The findings from this latest study do little to resolve those opposing theories. Instead, the researchers incorporated a new factor in the memorability of images, which some evidence suggests is a unique property that hooks our brains in ways independent of attention.

"Do these images last longer because they are more memorable, or are they more memorable because they last longer?" cognitive neuroscientist Alex Ma and colleagues asked in their study.

It turns out both are true, in these lab experiments where some participants were brought back into the lab to view a second collection of images, half of which they had seen the previous day.

Images rated as memorable were perceived to have been viewed longer, and this effect was consistent from trial to trial, while images thought to be longer lasting were also remembered better.

In considering ways to explain these findings, Ma and colleagues suggest that the time dilation effects of memorable images might help the visual system process information, to overcome bottlenecks.

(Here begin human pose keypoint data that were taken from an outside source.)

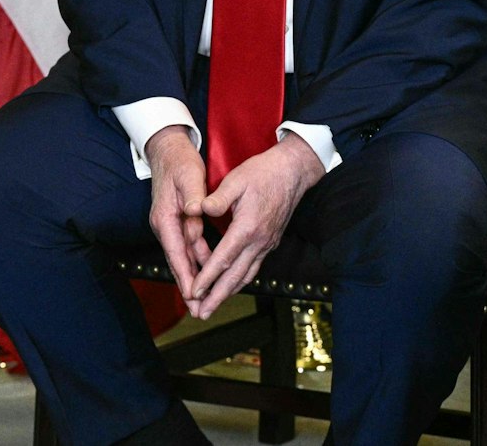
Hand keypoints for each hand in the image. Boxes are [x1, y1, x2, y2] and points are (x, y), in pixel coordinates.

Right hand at [145, 125, 211, 303]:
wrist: (167, 150)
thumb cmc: (179, 162)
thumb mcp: (189, 176)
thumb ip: (194, 196)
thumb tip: (197, 211)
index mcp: (166, 217)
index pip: (176, 252)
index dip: (186, 275)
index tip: (194, 294)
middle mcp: (164, 225)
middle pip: (177, 261)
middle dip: (188, 286)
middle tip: (199, 309)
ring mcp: (169, 224)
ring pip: (183, 257)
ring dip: (193, 277)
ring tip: (203, 299)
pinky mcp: (176, 222)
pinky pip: (187, 247)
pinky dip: (196, 262)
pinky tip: (206, 273)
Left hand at [186, 133, 325, 317]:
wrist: (292, 172)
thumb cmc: (262, 173)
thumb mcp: (236, 180)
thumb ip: (217, 198)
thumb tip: (199, 208)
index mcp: (248, 227)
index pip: (223, 259)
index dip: (207, 277)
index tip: (193, 291)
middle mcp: (259, 241)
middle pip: (235, 276)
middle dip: (216, 296)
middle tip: (201, 313)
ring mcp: (266, 244)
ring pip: (246, 275)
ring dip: (228, 293)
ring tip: (212, 306)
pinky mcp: (269, 242)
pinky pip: (253, 267)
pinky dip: (240, 280)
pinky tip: (230, 286)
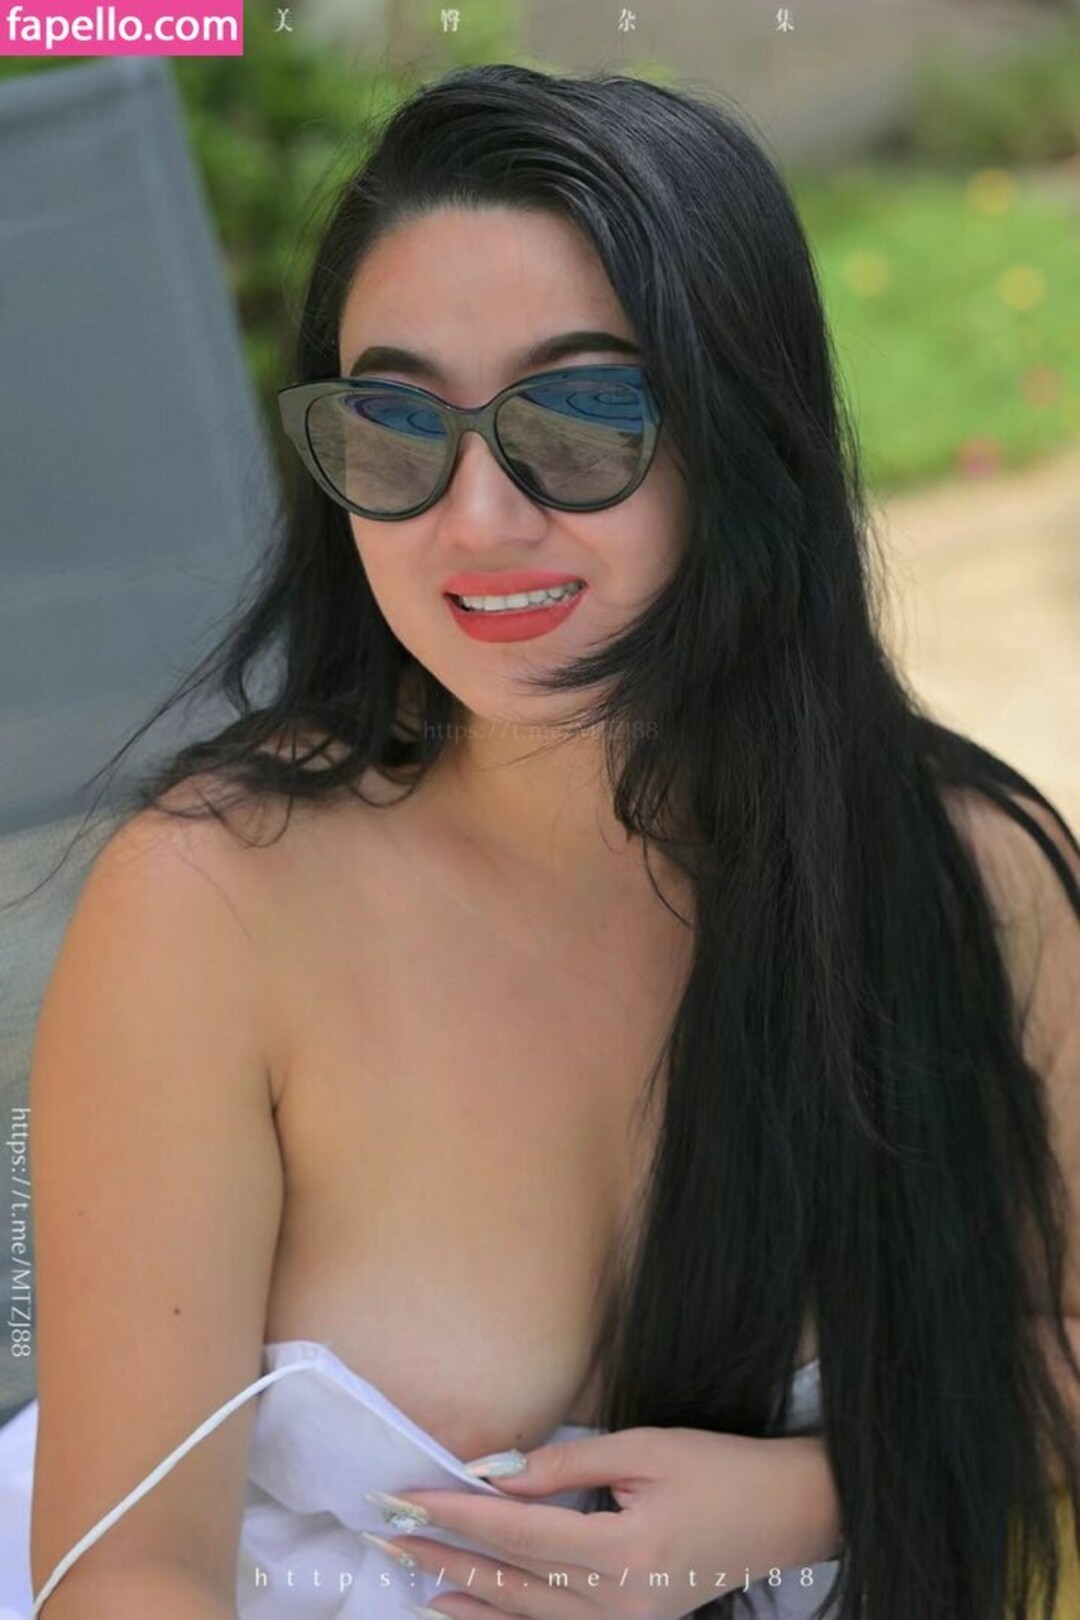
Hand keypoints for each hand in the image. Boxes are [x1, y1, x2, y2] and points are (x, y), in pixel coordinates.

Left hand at [369, 1424, 840, 1618]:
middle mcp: (619, 1602)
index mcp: (623, 1552)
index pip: (515, 1532)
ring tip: (409, 1575)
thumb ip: (564, 1466)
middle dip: (442, 1555)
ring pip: (523, 1615)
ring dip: (462, 1592)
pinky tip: (462, 1608)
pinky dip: (500, 1617)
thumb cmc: (718, 1468)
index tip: (405, 1496)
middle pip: (510, 1579)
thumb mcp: (643, 1448)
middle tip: (385, 1533)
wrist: (783, 1515)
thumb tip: (492, 1474)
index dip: (455, 1514)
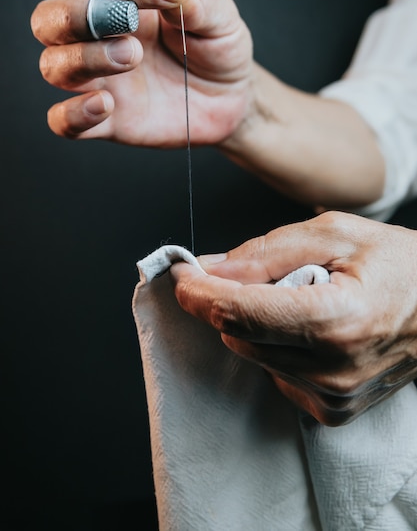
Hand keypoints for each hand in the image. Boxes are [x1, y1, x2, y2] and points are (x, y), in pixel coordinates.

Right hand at [30, 0, 252, 145]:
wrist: (234, 100)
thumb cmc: (220, 52)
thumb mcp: (218, 17)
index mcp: (127, 6)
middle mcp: (103, 40)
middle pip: (49, 21)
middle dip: (73, 18)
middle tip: (125, 31)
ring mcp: (102, 82)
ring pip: (53, 67)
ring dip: (83, 60)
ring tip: (131, 60)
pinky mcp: (109, 122)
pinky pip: (64, 122)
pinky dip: (72, 115)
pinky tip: (105, 106)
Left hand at [170, 211, 416, 425]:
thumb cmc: (401, 265)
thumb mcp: (337, 233)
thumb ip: (268, 250)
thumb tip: (212, 267)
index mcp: (336, 319)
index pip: (239, 313)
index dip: (200, 292)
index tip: (183, 275)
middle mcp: (333, 369)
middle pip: (238, 336)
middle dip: (233, 301)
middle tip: (263, 274)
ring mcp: (333, 396)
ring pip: (253, 355)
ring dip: (259, 323)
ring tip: (305, 299)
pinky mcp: (333, 409)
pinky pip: (275, 374)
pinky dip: (277, 346)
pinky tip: (310, 328)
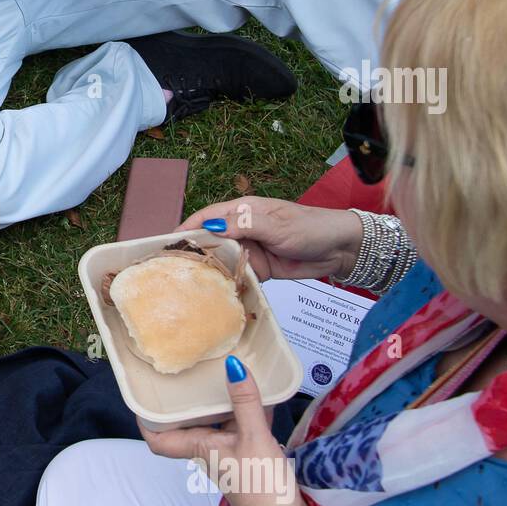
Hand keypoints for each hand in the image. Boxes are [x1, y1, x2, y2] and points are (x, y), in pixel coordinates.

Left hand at [137, 355, 317, 505]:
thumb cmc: (262, 488)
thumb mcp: (254, 439)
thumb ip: (245, 403)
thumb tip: (232, 365)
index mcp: (198, 448)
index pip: (158, 439)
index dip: (145, 420)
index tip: (141, 394)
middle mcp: (209, 451)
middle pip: (188, 425)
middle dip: (185, 401)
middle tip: (185, 370)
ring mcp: (230, 456)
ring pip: (217, 424)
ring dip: (217, 402)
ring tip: (220, 371)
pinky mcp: (252, 460)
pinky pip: (242, 428)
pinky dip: (247, 411)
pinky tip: (260, 392)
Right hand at [177, 196, 363, 282]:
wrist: (339, 249)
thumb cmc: (310, 227)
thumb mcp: (275, 224)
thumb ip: (243, 225)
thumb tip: (211, 227)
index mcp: (242, 211)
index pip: (206, 218)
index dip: (186, 229)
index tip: (166, 244)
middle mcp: (241, 230)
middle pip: (209, 241)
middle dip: (192, 253)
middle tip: (171, 271)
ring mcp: (248, 250)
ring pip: (220, 260)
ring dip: (209, 272)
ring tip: (186, 286)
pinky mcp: (257, 269)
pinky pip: (236, 276)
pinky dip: (227, 284)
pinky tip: (214, 295)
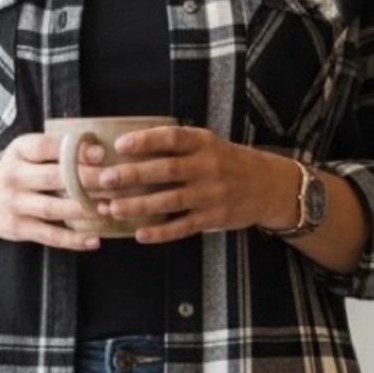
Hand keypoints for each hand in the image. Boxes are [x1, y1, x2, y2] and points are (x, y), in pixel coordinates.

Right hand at [0, 132, 106, 249]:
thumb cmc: (14, 174)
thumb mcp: (24, 154)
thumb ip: (53, 151)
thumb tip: (98, 151)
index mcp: (18, 152)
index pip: (45, 147)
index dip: (73, 150)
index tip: (100, 154)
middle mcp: (14, 177)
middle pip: (53, 178)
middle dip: (85, 180)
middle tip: (113, 182)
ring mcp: (15, 204)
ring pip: (52, 208)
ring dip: (82, 210)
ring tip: (108, 209)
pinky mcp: (18, 228)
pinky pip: (49, 236)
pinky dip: (72, 240)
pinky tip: (94, 240)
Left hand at [96, 126, 300, 242]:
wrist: (270, 186)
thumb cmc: (227, 163)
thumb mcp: (208, 145)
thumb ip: (177, 146)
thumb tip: (127, 149)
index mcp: (204, 143)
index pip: (173, 138)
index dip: (146, 140)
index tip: (119, 145)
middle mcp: (208, 167)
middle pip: (167, 169)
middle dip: (133, 175)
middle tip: (104, 179)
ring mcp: (212, 194)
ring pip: (171, 200)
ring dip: (140, 206)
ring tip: (113, 208)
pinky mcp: (214, 218)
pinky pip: (184, 227)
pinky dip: (161, 232)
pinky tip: (140, 234)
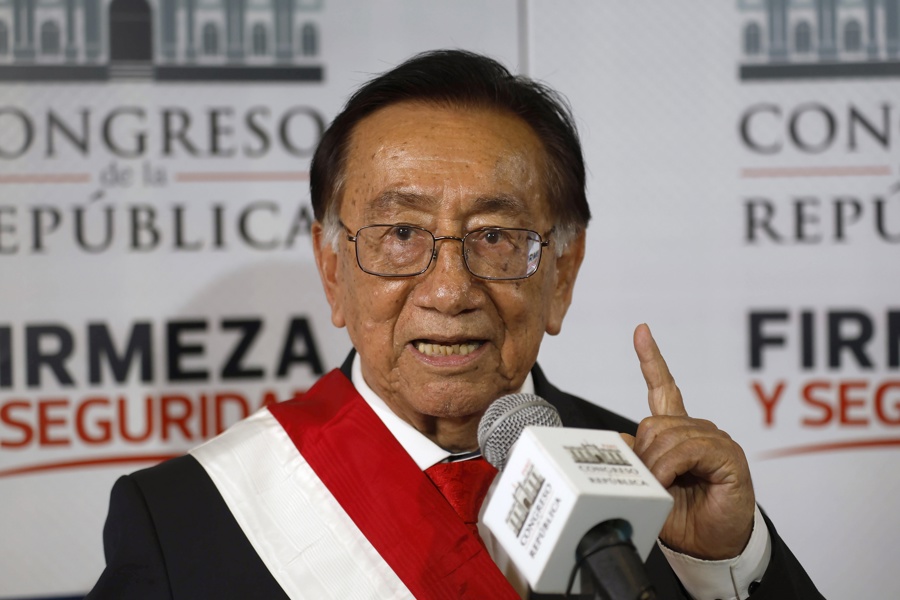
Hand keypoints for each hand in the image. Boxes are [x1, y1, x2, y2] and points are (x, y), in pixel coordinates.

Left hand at [623, 324, 754, 559]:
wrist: (710, 546)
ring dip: (655, 466)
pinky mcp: (729, 456)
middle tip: (646, 482)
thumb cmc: (683, 517)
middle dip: (642, 454)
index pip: (665, 388)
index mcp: (678, 433)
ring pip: (668, 436)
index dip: (651, 360)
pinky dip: (672, 467)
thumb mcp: (648, 487)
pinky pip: (689, 449)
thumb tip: (618, 441)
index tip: (641, 331)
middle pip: (653, 423)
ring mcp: (716, 440)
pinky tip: (671, 482)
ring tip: (661, 489)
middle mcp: (698, 431)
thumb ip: (634, 460)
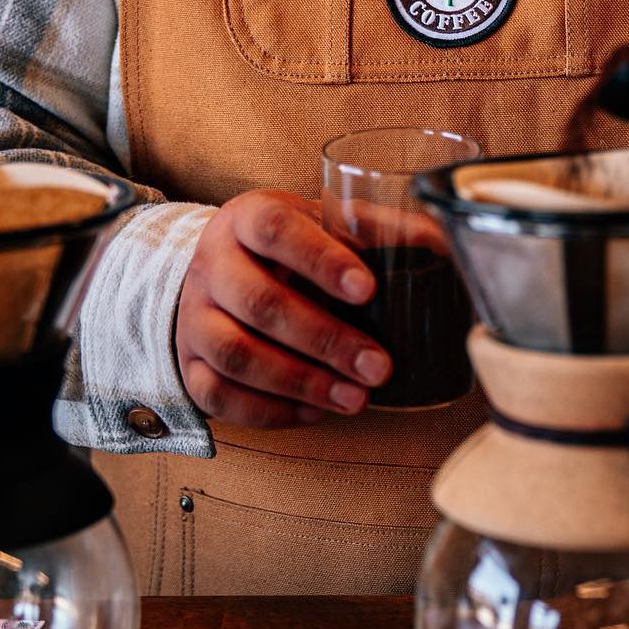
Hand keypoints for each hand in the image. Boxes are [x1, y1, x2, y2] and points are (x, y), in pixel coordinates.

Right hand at [176, 189, 391, 429]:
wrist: (218, 267)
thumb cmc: (284, 245)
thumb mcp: (321, 221)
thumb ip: (375, 228)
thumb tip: (439, 242)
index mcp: (246, 217)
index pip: (274, 230)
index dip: (320, 260)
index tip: (368, 290)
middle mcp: (212, 264)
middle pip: (259, 303)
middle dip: (325, 340)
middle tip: (378, 366)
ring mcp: (194, 316)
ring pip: (236, 354)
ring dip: (301, 382)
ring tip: (355, 398)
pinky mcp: (188, 362)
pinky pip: (219, 396)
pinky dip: (270, 410)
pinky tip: (315, 411)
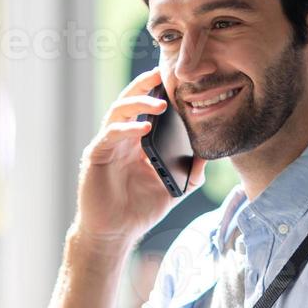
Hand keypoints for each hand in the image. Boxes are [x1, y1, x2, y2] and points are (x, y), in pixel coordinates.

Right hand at [74, 67, 208, 247]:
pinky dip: (127, 129)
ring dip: (139, 104)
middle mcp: (121, 138)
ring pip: (118, 111)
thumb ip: (191, 170)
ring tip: (160, 105)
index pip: (146, 108)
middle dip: (144, 85)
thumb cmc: (140, 209)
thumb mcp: (174, 187)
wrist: (116, 232)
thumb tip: (210, 153)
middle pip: (129, 101)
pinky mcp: (96, 156)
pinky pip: (110, 135)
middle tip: (162, 75)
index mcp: (137, 141)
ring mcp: (108, 145)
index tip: (175, 79)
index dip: (156, 91)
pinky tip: (144, 129)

"In this way, time is dilated or compressed to increase the amount of information that can be processed in any given instance," the trio of researchers write in their paper.

To test that idea, they used an artificial neural network to model the ventral visual system, in which images are progressively processed over time.

"We find that more memorable images are processed faster, and that this increase in processing speed predicts both the lengthening and the increased precision of perceived [time] durations," Ma and colleagues report.

But as other research has pointed out, what makes an image memorable could be very personal. Other studies show images we find emotional can distort time which makes sense because the parts of the brain that process time also regulate emotions.

So there's a lot more to understand about how our brain perceives time, and how that varies from person to person. The results make one thing clear though: our body might hum along to the beat of its biological clocks, but the brain's perception of time is anything but steady.

"These findings provide evidence for a link between image features, time perception and memory that can be further explored with models of visual processing," the authors conclude.

The study has been published in Nature Human Behaviour.